Nothing against SEVERANCE, but there’s a big part of me that can’t help but wish it were a documentary about Joan Severance, the actress and model who starred in many late-night cable movies of the 1980s and 1990s.
Instead, SEVERANCE is a horror-comedy-horror movie from director Christopher Smith, whose movies are well worth catching up on for horror fans. What I like about what he does is that you can’t quite pin down what he does. He works under the general banner of horror, but between his previous film, CREEP, and this, it’s already clear that he isn’t interested in repeating himself. CREEP is a deadpan account of a young woman being terrorized in an underground train station. SEVERANCE is gory gross-out horror that also is more than halfway a comedy.
The tone of SEVERANCE is grim but very, drily, arch. The story involves a group of British and American businesspeople on a company team-building getaway, which is really a flimsy excuse to get a bunch of white-collar uptights up into the woods at a remote cabin where they can eventually get picked apart by an assailant of mysterious origins. You probably wouldn’t recognize many of the cast members, besides THE FACULTY’s Laura Harris and Toby Stephens (the ‘young Clint’ from SPACE COWBOYS), if any, but everyone involved all manage to hit the perfect tone. SEVERANCE is much more serious than The Office (which the cover art and posters work hard to associate it with), but much less serious than HOSTEL or whatever other torture-horror it might get compared to.

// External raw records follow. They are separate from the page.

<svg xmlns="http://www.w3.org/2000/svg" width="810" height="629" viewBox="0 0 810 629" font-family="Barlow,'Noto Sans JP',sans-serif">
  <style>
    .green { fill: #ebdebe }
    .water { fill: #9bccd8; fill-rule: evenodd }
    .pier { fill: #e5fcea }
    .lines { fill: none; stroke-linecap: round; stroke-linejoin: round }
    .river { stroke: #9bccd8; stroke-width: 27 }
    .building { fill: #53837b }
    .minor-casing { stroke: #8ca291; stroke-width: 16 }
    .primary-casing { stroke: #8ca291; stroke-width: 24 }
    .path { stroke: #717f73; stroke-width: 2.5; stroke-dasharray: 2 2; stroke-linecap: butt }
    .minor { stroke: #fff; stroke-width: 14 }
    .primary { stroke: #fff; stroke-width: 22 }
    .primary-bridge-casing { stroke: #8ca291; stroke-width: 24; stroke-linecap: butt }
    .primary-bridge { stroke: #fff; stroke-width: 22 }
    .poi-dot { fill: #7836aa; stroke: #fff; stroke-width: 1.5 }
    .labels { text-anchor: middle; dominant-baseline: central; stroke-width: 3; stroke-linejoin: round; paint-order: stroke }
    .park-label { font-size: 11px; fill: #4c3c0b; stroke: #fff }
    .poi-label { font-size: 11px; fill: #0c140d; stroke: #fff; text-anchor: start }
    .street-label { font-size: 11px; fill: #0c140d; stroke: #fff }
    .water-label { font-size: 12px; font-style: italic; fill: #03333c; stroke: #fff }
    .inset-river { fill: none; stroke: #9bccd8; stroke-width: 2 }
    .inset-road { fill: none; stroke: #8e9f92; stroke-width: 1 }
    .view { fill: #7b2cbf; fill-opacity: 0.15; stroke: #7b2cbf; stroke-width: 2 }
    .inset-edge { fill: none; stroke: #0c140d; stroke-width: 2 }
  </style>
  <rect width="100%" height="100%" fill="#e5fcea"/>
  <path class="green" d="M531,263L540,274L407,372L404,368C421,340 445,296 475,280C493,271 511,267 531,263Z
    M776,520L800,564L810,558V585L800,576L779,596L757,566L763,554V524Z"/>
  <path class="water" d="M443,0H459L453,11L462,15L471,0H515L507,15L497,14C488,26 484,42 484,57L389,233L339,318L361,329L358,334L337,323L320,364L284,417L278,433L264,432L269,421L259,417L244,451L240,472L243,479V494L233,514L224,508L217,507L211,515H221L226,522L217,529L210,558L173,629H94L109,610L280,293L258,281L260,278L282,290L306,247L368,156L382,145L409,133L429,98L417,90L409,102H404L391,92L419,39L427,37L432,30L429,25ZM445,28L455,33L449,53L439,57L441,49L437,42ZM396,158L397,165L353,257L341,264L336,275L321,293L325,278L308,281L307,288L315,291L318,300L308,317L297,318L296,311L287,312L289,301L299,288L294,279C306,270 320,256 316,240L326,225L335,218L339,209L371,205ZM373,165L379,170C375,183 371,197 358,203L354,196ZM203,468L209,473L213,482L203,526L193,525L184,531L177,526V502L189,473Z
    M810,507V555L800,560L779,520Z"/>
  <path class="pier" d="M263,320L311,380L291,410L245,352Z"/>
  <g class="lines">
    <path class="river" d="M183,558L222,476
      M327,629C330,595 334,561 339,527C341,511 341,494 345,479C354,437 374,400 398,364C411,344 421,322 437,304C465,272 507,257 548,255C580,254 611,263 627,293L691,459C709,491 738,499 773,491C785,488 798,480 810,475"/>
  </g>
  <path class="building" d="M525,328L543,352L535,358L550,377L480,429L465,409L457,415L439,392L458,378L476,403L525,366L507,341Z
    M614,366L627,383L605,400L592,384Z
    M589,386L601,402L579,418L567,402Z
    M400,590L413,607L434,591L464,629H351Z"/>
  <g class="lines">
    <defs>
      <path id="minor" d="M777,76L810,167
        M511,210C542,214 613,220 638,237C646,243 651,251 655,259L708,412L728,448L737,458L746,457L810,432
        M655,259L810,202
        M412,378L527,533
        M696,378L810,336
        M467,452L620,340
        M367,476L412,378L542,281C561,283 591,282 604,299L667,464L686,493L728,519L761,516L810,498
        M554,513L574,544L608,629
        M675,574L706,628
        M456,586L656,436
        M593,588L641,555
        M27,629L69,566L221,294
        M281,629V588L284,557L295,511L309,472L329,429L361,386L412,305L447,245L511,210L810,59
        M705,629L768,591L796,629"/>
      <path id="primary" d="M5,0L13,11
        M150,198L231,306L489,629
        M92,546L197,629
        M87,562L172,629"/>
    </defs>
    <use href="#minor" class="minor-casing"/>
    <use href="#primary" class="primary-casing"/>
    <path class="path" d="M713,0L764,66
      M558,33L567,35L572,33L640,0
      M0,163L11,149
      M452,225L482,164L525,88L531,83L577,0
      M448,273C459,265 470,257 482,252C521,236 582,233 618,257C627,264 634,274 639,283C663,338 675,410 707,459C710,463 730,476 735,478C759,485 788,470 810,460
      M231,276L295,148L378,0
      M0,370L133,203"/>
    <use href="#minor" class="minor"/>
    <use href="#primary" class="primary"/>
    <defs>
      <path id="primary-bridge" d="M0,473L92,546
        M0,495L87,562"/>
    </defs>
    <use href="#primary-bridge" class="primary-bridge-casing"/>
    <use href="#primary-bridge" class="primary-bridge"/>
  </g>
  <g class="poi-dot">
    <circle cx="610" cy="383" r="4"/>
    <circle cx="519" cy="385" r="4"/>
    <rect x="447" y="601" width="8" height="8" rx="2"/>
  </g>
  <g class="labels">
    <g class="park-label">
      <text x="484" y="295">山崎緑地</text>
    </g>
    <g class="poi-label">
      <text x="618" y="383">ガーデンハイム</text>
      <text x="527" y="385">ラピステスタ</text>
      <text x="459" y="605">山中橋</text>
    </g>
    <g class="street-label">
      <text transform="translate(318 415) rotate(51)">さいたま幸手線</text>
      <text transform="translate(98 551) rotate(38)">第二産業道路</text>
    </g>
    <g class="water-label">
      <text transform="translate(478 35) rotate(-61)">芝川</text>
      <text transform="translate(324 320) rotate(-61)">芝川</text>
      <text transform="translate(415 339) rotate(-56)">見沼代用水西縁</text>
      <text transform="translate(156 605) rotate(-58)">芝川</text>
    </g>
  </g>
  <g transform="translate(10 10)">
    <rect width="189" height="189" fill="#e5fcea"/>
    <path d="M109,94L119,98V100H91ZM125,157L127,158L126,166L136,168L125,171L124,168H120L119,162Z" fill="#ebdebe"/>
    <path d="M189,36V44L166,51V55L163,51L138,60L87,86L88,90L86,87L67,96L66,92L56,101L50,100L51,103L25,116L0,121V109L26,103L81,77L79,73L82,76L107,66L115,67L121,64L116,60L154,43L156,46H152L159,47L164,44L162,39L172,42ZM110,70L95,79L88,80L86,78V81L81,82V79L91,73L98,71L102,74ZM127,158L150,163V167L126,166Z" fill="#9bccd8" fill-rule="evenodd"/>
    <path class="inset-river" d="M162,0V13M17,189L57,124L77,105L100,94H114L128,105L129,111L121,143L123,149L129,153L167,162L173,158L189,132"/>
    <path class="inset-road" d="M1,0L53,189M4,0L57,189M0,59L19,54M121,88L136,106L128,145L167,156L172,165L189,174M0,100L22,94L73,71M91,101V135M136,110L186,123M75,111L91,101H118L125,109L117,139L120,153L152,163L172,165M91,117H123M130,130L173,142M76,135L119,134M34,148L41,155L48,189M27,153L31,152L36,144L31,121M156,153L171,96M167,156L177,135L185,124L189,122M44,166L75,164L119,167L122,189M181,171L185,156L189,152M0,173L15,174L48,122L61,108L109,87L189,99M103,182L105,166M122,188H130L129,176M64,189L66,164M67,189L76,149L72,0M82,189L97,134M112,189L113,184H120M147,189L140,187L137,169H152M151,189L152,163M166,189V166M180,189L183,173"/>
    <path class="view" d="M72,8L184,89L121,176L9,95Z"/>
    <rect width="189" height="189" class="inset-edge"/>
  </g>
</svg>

It’s a fun late-night watch, but SEVERANCE feels more like a tonal exercise for its talented director, rather than a major work or a new cult classic. It has crisp, appealing cinematography by Ed Wild, snappy editing by Stuart Gazzard, and a superior score by Christian Henson. It’s a well-made movie, but it doesn’t ultimately resonate too strongly. The movie has a fun, gleefully anarchic tone at the beginning, but the pace slackens at the middle, and the last third is solidly-done but rather standard — even if the idea for the villain is relatively original, and certainly indicative of Smith’s thematic and satirical goals. Overall, I liked it but I didn’t love it. That’s not in any way to say that I’m not still extremely enthusiastic about seeing Smith’s next films, because I am.